Xeriscape...By Any Other Name

"What's in a name? that which we call a rose
By any other name would smell as sweet."
--Romeo and Juliet

And so Juliet contemplated the power of nomenclature from her balcony, while Romeo eavesdropped from below. I wonder if Shakespeare would have had something poetic to say about the name "xeriscape". Would it be less maligned if this form of landscape design were to go "by any other name"? Mention xeriscape to most people outside the gardening world and visions of gravel yards dance in their heads. Add a few prickly pear and a wagon wheel for Southwestern authenticity, and they are certain that's the best "zeroscape" has to offer.

In reality, xeriscape refers to the implementation of seven smart design and maintenance principles to create attractive, water-thrifty, and low-maintenance landscapes. Xeriscapes are colorful year around, beneficial to wildlife, and give a sense of their natural surroundings and regional identity.

Xeriscape has such a negative connotation for some people that other user-friendly landscaping terms are popping up to replace it, such as sustainable, water-wise, natural landscaping, earth-friendly, or smartscaping. Regardless of label, the seven principles are worth understanding and implementing. In the arid Southwest, the water conservation aspects are particularly important, although there are other advantages as well. Mulching reduces soil erosion, maintains soil moisture, thus conserving water, and inhibits weed germination, which in turn reduces herbicide use. Reduced chemical use reduces groundwater pollution. That's a lot of bang for your mulching buck.

If starting from scratch, the seven principles listed below provide an excellent framework to guide you during initial design and plant selection through to long-term maintenance. However, converting to a xeriscape mindset doesn't mean you have to rip up an existing landscape and begin anew. Rather, consider how to make small changes gradually that will add up to a larger impact over time. Typically, that impact will put more dollars in your pocket (less money spent on utility bills or replacing inappropriate plants that died) and reduce your time spent on maintenance chores.

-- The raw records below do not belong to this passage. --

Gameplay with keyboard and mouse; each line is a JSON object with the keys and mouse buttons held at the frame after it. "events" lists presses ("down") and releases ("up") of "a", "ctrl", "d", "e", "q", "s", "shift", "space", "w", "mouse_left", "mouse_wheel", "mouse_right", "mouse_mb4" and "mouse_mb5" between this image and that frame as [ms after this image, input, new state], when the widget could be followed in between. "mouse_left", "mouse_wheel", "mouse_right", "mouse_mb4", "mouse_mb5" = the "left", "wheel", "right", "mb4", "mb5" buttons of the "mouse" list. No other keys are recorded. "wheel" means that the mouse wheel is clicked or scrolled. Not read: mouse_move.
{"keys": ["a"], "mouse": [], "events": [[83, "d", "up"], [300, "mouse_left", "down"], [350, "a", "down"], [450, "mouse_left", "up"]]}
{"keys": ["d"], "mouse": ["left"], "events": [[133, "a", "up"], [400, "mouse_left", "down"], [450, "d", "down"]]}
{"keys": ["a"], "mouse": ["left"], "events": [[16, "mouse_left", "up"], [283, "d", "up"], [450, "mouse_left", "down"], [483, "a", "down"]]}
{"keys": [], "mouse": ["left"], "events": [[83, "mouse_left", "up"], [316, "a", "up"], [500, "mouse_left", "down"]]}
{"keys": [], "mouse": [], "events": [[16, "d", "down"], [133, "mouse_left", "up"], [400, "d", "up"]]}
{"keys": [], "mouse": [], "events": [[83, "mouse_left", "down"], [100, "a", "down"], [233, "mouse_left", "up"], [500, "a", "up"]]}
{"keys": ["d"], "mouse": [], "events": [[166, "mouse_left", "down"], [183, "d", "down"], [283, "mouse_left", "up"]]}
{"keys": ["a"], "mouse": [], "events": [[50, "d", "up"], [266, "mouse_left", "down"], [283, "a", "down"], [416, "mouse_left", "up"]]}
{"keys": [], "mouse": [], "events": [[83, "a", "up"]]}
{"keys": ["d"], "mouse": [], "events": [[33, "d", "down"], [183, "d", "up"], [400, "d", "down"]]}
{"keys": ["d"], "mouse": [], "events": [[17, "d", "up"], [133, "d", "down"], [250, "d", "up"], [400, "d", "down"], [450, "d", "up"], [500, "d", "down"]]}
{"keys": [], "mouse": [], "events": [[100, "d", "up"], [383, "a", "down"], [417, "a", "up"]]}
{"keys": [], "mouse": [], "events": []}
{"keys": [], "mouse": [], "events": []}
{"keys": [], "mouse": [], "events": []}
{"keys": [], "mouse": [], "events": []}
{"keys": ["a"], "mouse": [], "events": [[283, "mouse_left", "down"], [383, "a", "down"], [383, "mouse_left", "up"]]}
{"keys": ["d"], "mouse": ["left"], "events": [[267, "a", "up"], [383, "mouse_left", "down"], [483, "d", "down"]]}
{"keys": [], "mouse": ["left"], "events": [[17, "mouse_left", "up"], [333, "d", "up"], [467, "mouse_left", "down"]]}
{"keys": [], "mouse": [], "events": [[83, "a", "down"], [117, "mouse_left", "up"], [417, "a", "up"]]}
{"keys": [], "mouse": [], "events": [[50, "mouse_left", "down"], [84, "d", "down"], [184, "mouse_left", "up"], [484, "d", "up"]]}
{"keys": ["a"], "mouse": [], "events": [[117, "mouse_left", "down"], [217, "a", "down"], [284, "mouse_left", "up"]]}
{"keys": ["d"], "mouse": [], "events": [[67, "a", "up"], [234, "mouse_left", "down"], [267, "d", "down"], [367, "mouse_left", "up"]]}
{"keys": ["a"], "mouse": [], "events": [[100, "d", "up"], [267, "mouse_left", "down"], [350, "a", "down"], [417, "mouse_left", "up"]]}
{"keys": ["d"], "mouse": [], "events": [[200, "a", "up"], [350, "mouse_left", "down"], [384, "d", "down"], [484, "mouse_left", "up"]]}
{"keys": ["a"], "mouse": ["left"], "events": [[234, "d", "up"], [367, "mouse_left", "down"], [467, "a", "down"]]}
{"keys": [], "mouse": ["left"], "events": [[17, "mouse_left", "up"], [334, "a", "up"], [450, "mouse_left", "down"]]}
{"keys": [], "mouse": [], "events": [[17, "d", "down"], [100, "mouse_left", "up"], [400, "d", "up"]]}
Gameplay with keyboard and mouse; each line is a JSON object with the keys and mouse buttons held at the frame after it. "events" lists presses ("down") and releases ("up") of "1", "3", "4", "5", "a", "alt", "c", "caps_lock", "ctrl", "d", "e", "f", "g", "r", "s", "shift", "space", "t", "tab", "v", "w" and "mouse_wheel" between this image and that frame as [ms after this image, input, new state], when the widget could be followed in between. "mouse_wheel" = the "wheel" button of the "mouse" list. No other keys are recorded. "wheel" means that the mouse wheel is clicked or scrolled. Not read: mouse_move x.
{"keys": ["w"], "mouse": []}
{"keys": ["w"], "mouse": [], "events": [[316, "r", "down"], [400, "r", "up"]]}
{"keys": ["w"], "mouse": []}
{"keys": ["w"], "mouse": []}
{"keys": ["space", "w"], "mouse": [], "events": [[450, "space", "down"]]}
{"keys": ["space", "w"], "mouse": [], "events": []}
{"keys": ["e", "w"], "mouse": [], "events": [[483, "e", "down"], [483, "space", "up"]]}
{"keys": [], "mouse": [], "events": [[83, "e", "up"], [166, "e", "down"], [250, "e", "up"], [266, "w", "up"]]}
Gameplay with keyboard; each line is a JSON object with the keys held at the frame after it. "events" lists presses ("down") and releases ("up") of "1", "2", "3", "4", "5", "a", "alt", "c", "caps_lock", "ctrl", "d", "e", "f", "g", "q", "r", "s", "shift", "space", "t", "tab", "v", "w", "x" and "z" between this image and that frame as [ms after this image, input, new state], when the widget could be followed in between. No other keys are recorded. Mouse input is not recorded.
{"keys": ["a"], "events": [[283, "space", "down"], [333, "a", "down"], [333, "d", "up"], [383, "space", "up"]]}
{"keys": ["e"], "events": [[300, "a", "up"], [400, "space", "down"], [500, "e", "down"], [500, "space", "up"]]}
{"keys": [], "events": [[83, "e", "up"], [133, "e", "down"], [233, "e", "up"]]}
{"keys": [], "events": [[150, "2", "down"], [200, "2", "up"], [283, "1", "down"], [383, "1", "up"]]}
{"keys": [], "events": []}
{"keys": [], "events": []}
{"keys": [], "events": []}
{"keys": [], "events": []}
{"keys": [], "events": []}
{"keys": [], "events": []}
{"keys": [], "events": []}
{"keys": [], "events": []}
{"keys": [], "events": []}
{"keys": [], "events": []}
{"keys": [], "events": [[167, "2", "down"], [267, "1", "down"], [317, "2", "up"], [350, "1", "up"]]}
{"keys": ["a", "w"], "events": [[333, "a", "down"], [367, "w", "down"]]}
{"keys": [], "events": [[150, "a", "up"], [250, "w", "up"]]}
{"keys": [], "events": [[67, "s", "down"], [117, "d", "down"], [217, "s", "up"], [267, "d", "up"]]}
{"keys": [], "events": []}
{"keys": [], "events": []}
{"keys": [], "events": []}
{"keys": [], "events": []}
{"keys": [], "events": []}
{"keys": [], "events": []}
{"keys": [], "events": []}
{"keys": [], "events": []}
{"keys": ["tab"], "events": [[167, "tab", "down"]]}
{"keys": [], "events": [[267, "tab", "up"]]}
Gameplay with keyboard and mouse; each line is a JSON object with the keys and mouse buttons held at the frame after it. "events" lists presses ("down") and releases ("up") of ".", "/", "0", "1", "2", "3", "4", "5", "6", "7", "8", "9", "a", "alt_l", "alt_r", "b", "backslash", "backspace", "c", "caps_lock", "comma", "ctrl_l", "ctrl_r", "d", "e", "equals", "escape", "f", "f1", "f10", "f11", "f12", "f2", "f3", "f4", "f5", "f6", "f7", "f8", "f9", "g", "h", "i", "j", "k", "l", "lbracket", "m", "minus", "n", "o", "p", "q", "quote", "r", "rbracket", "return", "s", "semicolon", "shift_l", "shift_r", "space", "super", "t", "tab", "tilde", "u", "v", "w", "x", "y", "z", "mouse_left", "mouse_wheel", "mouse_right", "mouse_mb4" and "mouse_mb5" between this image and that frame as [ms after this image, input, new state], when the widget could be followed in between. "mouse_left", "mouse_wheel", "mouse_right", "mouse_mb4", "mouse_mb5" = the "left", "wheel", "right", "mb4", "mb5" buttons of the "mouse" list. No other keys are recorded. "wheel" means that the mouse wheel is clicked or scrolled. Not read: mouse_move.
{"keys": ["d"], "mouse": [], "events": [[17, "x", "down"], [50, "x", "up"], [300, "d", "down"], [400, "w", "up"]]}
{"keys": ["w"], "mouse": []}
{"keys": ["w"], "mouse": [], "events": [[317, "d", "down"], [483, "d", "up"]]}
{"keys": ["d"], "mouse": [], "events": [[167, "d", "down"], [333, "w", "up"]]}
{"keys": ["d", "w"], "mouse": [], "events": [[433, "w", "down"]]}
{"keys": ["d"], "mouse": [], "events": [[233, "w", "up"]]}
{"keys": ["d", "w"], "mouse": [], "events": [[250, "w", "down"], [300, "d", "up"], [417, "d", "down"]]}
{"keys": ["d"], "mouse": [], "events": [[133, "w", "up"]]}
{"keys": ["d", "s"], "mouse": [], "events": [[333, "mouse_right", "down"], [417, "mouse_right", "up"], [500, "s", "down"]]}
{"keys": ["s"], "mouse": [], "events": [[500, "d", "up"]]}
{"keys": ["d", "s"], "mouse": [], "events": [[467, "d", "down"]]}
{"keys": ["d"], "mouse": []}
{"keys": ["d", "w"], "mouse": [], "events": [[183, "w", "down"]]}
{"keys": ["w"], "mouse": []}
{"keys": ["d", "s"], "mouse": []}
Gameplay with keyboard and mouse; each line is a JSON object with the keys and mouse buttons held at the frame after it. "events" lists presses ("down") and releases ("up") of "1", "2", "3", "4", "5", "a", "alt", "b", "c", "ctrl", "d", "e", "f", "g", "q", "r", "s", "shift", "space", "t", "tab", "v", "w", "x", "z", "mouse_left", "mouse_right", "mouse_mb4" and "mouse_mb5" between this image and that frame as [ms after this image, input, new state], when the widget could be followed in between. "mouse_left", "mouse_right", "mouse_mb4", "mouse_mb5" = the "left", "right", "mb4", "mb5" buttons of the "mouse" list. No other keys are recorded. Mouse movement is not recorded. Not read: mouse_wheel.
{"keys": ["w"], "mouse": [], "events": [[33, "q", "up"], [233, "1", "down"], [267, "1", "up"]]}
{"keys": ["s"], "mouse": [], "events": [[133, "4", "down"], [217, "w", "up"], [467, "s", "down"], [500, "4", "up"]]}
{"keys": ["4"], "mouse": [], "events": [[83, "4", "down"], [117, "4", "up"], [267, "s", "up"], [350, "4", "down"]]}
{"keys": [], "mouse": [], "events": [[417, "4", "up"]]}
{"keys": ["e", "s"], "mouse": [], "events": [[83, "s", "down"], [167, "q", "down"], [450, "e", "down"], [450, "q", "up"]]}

Xeriscaping's 7 Principles
1. Start with planning and design.
2. Decide on appropriate use for and size of turf area, if any.
3. Choose well-adapted, water-thrifty plants for appropriate sites.
4. Understand how to irrigate efficiently and design the irrigation
5. Determine which, if any, soil amendments are needed.
6. Use mulch.
7. Prune, fertilize, water, and maintain as needed.

In upcoming reports, I'll cover each of the seven principles in detail. And I'd love to hear how xeriscape (sustainable, water-wise, earth-friendly, or whatever you name it) principles work in your yard!